TASK DESCRIPTION :: A faithful copy of all the data is the goal; omit the pictures.

INFORMATION ::
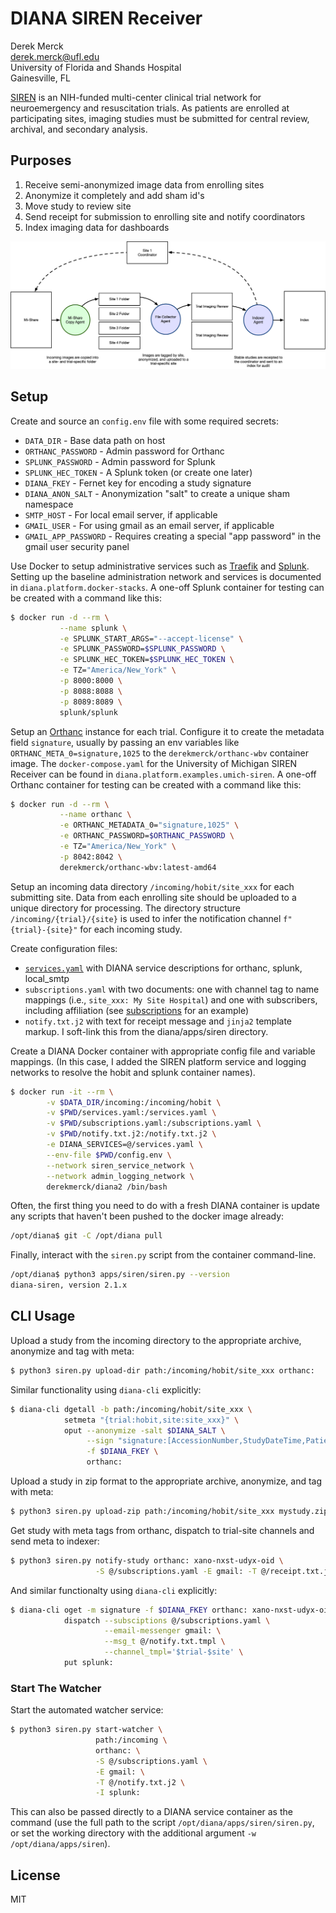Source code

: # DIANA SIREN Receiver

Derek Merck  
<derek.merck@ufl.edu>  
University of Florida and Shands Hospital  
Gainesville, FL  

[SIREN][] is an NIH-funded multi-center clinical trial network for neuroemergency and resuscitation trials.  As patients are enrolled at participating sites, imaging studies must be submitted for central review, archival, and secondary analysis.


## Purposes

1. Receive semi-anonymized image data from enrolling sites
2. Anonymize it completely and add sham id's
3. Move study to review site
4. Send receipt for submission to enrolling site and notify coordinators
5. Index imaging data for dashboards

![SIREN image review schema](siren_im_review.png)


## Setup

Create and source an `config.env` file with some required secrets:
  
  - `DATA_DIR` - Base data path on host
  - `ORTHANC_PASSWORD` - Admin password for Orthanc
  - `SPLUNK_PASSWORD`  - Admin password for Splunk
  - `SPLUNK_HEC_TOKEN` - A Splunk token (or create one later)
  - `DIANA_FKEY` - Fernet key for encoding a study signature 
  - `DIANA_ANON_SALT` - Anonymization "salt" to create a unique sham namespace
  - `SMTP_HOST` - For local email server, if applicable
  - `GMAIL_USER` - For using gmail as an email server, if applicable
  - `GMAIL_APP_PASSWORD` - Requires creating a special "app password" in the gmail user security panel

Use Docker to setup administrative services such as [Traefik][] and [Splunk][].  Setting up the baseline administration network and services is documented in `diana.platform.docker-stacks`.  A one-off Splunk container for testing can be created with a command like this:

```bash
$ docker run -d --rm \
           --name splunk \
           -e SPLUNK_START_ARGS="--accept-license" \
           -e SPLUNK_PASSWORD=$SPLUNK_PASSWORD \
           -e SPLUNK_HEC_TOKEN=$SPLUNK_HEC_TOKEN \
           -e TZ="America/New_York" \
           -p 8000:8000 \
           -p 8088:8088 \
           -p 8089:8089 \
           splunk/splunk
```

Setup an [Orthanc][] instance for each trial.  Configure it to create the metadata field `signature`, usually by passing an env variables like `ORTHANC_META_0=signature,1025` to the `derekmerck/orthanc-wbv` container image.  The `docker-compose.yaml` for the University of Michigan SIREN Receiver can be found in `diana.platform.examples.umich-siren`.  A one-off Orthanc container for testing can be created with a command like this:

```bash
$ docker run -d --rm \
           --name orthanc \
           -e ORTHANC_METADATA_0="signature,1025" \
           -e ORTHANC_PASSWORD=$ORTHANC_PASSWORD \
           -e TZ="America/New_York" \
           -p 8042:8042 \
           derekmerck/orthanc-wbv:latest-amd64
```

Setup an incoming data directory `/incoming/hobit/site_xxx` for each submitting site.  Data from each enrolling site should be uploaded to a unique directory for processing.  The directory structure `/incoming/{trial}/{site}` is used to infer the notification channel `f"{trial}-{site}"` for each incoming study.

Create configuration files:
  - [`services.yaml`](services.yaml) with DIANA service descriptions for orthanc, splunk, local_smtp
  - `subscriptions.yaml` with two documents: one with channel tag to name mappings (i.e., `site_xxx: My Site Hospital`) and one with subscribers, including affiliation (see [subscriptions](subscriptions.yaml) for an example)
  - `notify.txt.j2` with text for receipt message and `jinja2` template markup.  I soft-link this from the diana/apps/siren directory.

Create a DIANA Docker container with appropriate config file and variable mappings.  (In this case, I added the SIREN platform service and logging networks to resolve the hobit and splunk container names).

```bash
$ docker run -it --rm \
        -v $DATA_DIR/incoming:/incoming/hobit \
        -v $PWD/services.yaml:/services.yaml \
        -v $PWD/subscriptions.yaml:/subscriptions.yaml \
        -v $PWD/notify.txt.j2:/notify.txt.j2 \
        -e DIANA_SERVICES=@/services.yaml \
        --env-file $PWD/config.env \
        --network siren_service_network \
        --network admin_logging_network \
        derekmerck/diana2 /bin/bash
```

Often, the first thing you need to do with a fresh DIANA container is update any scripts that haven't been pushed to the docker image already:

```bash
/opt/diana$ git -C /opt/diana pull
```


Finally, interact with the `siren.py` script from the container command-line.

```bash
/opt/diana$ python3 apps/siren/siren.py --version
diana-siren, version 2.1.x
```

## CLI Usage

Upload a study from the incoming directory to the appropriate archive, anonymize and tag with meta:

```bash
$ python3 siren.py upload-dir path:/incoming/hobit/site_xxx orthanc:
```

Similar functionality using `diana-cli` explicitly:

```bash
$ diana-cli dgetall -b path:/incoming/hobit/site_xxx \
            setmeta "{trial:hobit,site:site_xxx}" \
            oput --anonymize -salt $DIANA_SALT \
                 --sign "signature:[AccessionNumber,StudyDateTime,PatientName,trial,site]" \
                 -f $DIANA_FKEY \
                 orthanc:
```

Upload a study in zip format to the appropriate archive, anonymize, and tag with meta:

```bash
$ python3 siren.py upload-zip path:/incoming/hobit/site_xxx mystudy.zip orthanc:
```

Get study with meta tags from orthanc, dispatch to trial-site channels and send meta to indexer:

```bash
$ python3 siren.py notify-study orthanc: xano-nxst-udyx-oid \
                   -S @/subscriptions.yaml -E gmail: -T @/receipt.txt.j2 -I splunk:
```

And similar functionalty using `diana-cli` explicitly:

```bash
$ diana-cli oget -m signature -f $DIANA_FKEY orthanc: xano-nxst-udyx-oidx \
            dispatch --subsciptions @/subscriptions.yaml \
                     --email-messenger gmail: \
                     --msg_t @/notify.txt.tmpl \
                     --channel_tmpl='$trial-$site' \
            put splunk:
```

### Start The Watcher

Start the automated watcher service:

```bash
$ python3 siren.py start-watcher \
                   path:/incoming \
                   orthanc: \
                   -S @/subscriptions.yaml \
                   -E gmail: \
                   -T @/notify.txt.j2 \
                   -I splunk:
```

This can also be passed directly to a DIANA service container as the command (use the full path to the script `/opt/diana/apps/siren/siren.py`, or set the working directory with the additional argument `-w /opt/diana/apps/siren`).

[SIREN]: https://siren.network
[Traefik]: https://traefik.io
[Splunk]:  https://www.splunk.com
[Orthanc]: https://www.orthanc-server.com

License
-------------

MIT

ANSWER AREA ::
Source code

: # DIANA SIREN Receiver

Derek Merck  
<derek.merck@ufl.edu>  
University of Florida and Shands Hospital  
Gainesville, FL  

[SIREN][] is an NIH-funded multi-center clinical trial network for neuroemergency and resuscitation trials.  As patients are enrolled at participating sites, imaging studies must be submitted for central review, archival, and secondary analysis.


## Purposes

1. Receive semi-anonymized image data from enrolling sites
2. Anonymize it completely and add sham id's
3. Move study to review site
4. Send receipt for submission to enrolling site and notify coordinators
5. Index imaging data for dashboards

![SIREN image review schema](siren_im_review.png)


## Setup

Create and source an `config.env` file with some required secrets:
  
  - `DATA_DIR` - Base data path on host
  - `ORTHANC_PASSWORD` - Admin password for Orthanc
  - `SPLUNK_PASSWORD`  - Admin password for Splunk
  - `SPLUNK_HEC_TOKEN` - A Splunk token (or create one later)
  - `DIANA_FKEY` - Fernet key for encoding a study signature 
  - `DIANA_ANON_SALT` - Anonymization "salt" to create a unique sham namespace
  - `SMTP_HOST` - For local email server, if applicable
  - `GMAIL_USER` - For using gmail as an email server, if applicable
  - `GMAIL_APP_PASSWORD` - Requires creating a special "app password" in the gmail user security panel

Use Docker to setup administrative services such as [Traefik][] and [Splunk][].  Setting up the baseline administration network and services is documented in `diana.platform.docker-stacks`.  A one-off Splunk container for testing can be created with a command like this:

```bash
$ docker run -d --rm \
           --name splunk \
           -e SPLUNK_START_ARGS="--accept-license" \
           -e SPLUNK_PASSWORD=$SPLUNK_PASSWORD \
           -e SPLUNK_HEC_TOKEN=$SPLUNK_HEC_TOKEN \
           -e TZ="America/New_York" \
           -p 8000:8000 \
           -p 8088:8088 \
           -p 8089:8089 \
           splunk/splunk
```

Setup an [Orthanc][] instance for each trial.  Configure it to create the metadata field `signature`, usually by passing an env variables like `ORTHANC_META_0=signature,1025` to the `derekmerck/orthanc-wbv` container image.  The `docker-compose.yaml` for the University of Michigan SIREN Receiver can be found in `diana.platform.examples.umich-siren`.  A one-off Orthanc container for testing can be created with a command like this:

```bash
$ docker run -d --rm \
           --name orthanc \
           -e ORTHANC_METADATA_0="signature,1025" \
           -e ORTHANC_PASSWORD=$ORTHANC_PASSWORD \
           -e TZ="America/New_York" \
           -p 8042:8042 \
           derekmerck/orthanc-wbv:latest-amd64
```

Setup an incoming data directory `/incoming/hobit/site_xxx` for each submitting site.  Data from each enrolling site should be uploaded to a unique directory for processing.  The directory structure `/incoming/{trial}/{site}` is used to infer the notification channel `f"{trial}-{site}"` for each incoming study.

Create configuration files:
  - [`services.yaml`](services.yaml) with DIANA service descriptions for orthanc, splunk, local_smtp
  - `subscriptions.yaml` with two documents: one with channel tag to name mappings (i.e., `site_xxx: My Site Hospital`) and one with subscribers, including affiliation (see [subscriptions](subscriptions.yaml) for an example)
  - `notify.txt.j2` with text for receipt message and `jinja2` template markup.  I soft-link this from the diana/apps/siren directory.

Create a DIANA Docker container with appropriate config file and variable mappings.  (In this case, I added the SIREN platform service and logging networks to resolve the hobit and splunk container names).

```bash
$ docker run -it --rm \
        -v $DATA_DIR/incoming:/incoming/hobit \
        -v $PWD/services.yaml:/services.yaml \
        -v $PWD/subscriptions.yaml:/subscriptions.yaml \
        -v $PWD/notify.txt.j2:/notify.txt.j2 \
        -e DIANA_SERVICES=@/services.yaml \
        --env-file $PWD/config.env \
        --network siren_service_network \
        --network admin_logging_network \
        derekmerck/diana2 /bin/bash
```

Often, the first thing you need to do with a fresh DIANA container is update any scripts that haven't been pushed to the docker image already:

```bash
/opt/diana$ git -C /opt/diana pull
```


Finally, interact with the `siren.py` script from the container command-line.

```bash
/opt/diana$ python3 apps/siren/siren.py --version
diana-siren, version 2.1.x
```

## CLI Usage

Upload a study from the incoming directory to the appropriate archive, anonymize and tag with meta:

```bash
$ python3 siren.py upload-dir path:/incoming/hobit/site_xxx orthanc:
```

Similar functionality using `diana-cli` explicitly:

```bash
$ diana-cli dgetall -b path:/incoming/hobit/site_xxx \
            setmeta "{trial:hobit,site:site_xxx}" \
            oput --anonymize -salt $DIANA_SALT \
                 --sign "signature:[AccessionNumber,StudyDateTime,PatientName,trial,site]" \
                 -f $DIANA_FKEY \
                 orthanc:
```

Upload a study in zip format to the appropriate archive, anonymize, and tag with meta:

```bash
$ python3 siren.py upload-zip path:/incoming/hobit/site_xxx mystudy.zip orthanc:
```

Get study with meta tags from orthanc, dispatch to trial-site channels and send meta to indexer:

```bash
$ python3 siren.py notify-study orthanc: xano-nxst-udyx-oid \
                   -S @/subscriptions.yaml -E gmail: -T @/receipt.txt.j2 -I splunk:
```

And similar functionalty using `diana-cli` explicitly:

```bash
$ diana-cli oget -m signature -f $DIANA_FKEY orthanc: xano-nxst-udyx-oidx \
            dispatch --subsciptions @/subscriptions.yaml \
                     --email-messenger gmail: \
                     --msg_t @/notify.txt.tmpl \
                     --channel_tmpl='$trial-$site' \
            put splunk:
```

### Start The Watcher

Start the automated watcher service:

```bash
$ python3 siren.py start-watcher \
                   path:/incoming \
                   orthanc: \
                   -S @/subscriptions.yaml \
                   -E gmail: \
                   -T @/notify.txt.j2 \
                   -I splunk:
```

This can also be passed directly to a DIANA service container as the command (use the full path to the script `/opt/diana/apps/siren/siren.py`, or set the working directory with the additional argument `-w /opt/diana/apps/siren`).

[SIREN]: https://siren.network
[Traefik]: https://traefik.io
[Splunk]:  https://www.splunk.com
[Orthanc]: https://www.orthanc-server.com

License
-------------

MIT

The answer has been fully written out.